* PROBLEMS AND TASKS
A: Please rewrite the article on personal detours and work-related injuries, starting at "So, what exactly" and ending at "of the employer.", with "convenience store" changed to "gas station".
B: Write the next part of the article on personal detours and work-related injuries, picking up after its last sentence.

* SOURCE DOCUMENT
Are injuries work-related when employees take a personal detour?
Date Posted: 09/06/2022
OSHA says injuries that occur while employees are traveling in the interests of the employer are work-related, unless the injury occurs during a personal detour. Specifically, the regulation at 1904.5(b)(6) excludes injuries that occur “while the employee is on a personal detour from a reasonably direct route of travel (e.g., has taken a side trip for personal reasons).”
So, what exactly qualifies as a “side trip for personal reasons”?
First, OSHA clarified that simply stopping for gas or food is not a side trip. OSHA addressed a question involving a traveling employee whose flight landed and, on the drive home from the airport, he stopped at a convenience store for gas, food, and a flower for his wife. After leaving the store, he got injured in a car accident.
In a letter of interpretation dated February 12, 2015, OSHA said that stopping for gas wasn’t enough of a detour for personal reasons, and the route was still “reasonably direct” so the injury caused by the car accident was work-related. The employee was still traveling in the interest of the employer.

* LISTING
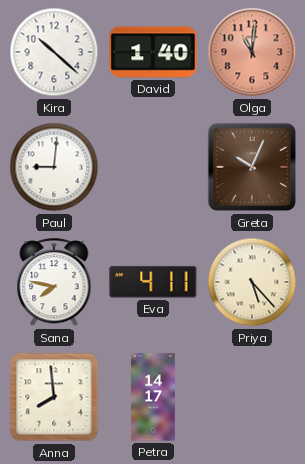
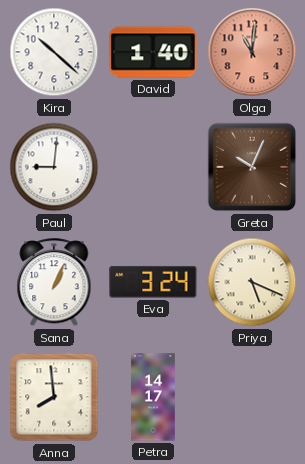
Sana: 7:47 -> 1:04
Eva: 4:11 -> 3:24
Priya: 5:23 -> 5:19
* * *
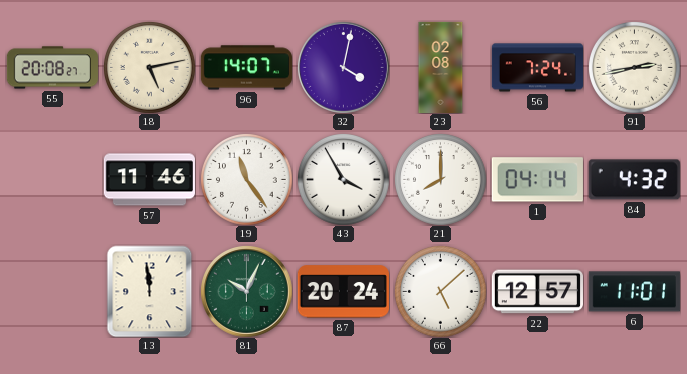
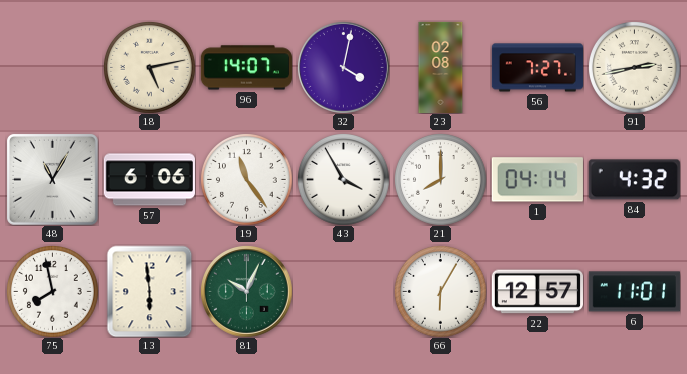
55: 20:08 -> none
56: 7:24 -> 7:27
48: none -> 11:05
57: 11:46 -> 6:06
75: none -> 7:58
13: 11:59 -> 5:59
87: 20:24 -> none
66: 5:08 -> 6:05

* REPLIES
A:
So, what exactly qualifies as a “side trip for personal reasons”?
First, OSHA clarified that simply stopping for gas or food is not a side trip. OSHA addressed a question involving a traveling employee whose flight landed and, on the drive home from the airport, he stopped at a gas station for gas, food, and a flower for his wife. After leaving the store, he got injured in a car accident.
In a letter of interpretation dated February 12, 2015, OSHA said that stopping for gas wasn’t enough of a detour for personal reasons, and the route was still “reasonably direct” so the injury caused by the car accident was work-related. The employee was still traveling in the interest of the employer.

B:
In that letter, OSHA further clarified that “Travel status ends once the employee returns to the point of origin of the trip, in your scenario the employee’s home.” Driving home from the airport was still “travel status” because that isn’t an ordinary commute to or from work.
Taking a side trip
OSHA gives examples of side trips such as taking a vacation or going on a sight-seeing excursion, taking a detour to visit relatives, doing some personal shopping, or some other purpose.
Again, just stopping for gas or meals is not enough of a detour. However, if an employee stopped by a grocery store on the way home from a business trip to restock the refrigerator, it is possible that injuries which occur at the store could be excluded.
Note, however, that the regulation excludes injuries that occur “while the employee is on a personal detour.” To continue the above example, an injury in the grocery store might be excluded, but once the employee gets back on the road, he or she has resumed traveling in the interest of the employer.
Similarly, suppose an employee driving 100 miles to visit a customer stops to visit family after 50 miles, then gets back on the road for the last 50 miles. The second half of the drive would be business travel, so if the employee got injured in a car accident, it would be a work-related injury.
How Safety Management Suite Can Help
Tracking work-related injuries can be challenging, even when you know which cases must be captured on the 300 Log. Sometimes the employer must revisit a previously recorded case to update the entry with new information. The Incident Center in the J. J. Keller® SAFETY MANAGEMENT SUITE helps you track recordables and other cases, sorting them by type to identify potential hazards.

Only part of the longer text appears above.